Quienes comprendían el origen de la violencia, aprendían a evitarla. Aunque siempre hubiese quienes cayeran en el ciclo, conocer a una mujer de corazón era suficiente motivo para que un hombre se diese cuenta de que no tenía por qué tratarla de forma desigual.

Tras un largo paseo en el que acabé con las piernas temblorosas por los hormigueos y el dolor, llegué a la casa de mis chicas.

Rosa me recibió con alegría, pero por el tono de mi voz y el olor supo que me pasaba algo. En cuanto Noe apareció con su silla de ruedas y vio el resultado de la pelea, se puso a llorar. Y yo me derrumbé con ella.

Les conté lo que me había ocurrido, detalle a detalle, sin dejarme nada a la interpretación. Les confesé la historia de mi familia, lo que tenía que soportar en el lugar donde me crie y que no era mi hogar.

—Mi pobre niño —susurró Rosa acariciándome la cabeza.

—Lo que hace mi hermano no tiene justificación y jamás lo defendería, pero lo que le pasó pudo haberme pasado a mí de no haber llevado cuidado. —Suspiré, cansado. Veía las lágrimas de Noe—. Espero que con esto entiendas por qué es tan importante para mí demostrarte que hay hombres capaces de razonar.

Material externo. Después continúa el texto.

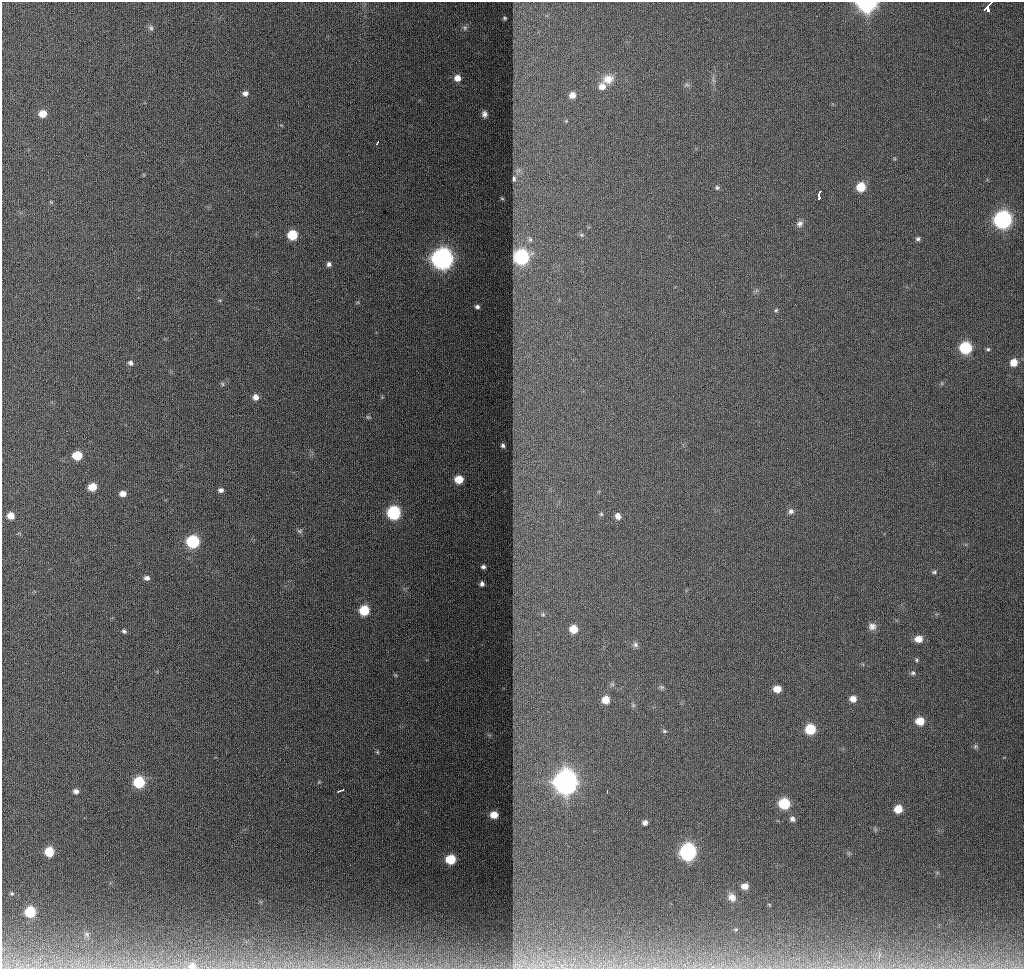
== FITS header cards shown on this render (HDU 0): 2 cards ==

Noelia asintió, dándome un beso. Se ensució las manos de arena al acariciarme.

—Tú eres único, Diego.

—Todos lo somos. —Sonreí—. Pero hay más que tienen los mismos valores que yo. Y es una pena que no los hayáis conocido aún.

—Gracias.

—No estás sola. —La miraba a los ojos sin ocultar mis lágrimas—. No lo estás.

—Tú tampoco, cariño. —Respiró hondo, casi tan vulnerable como yo—. Tú tampoco.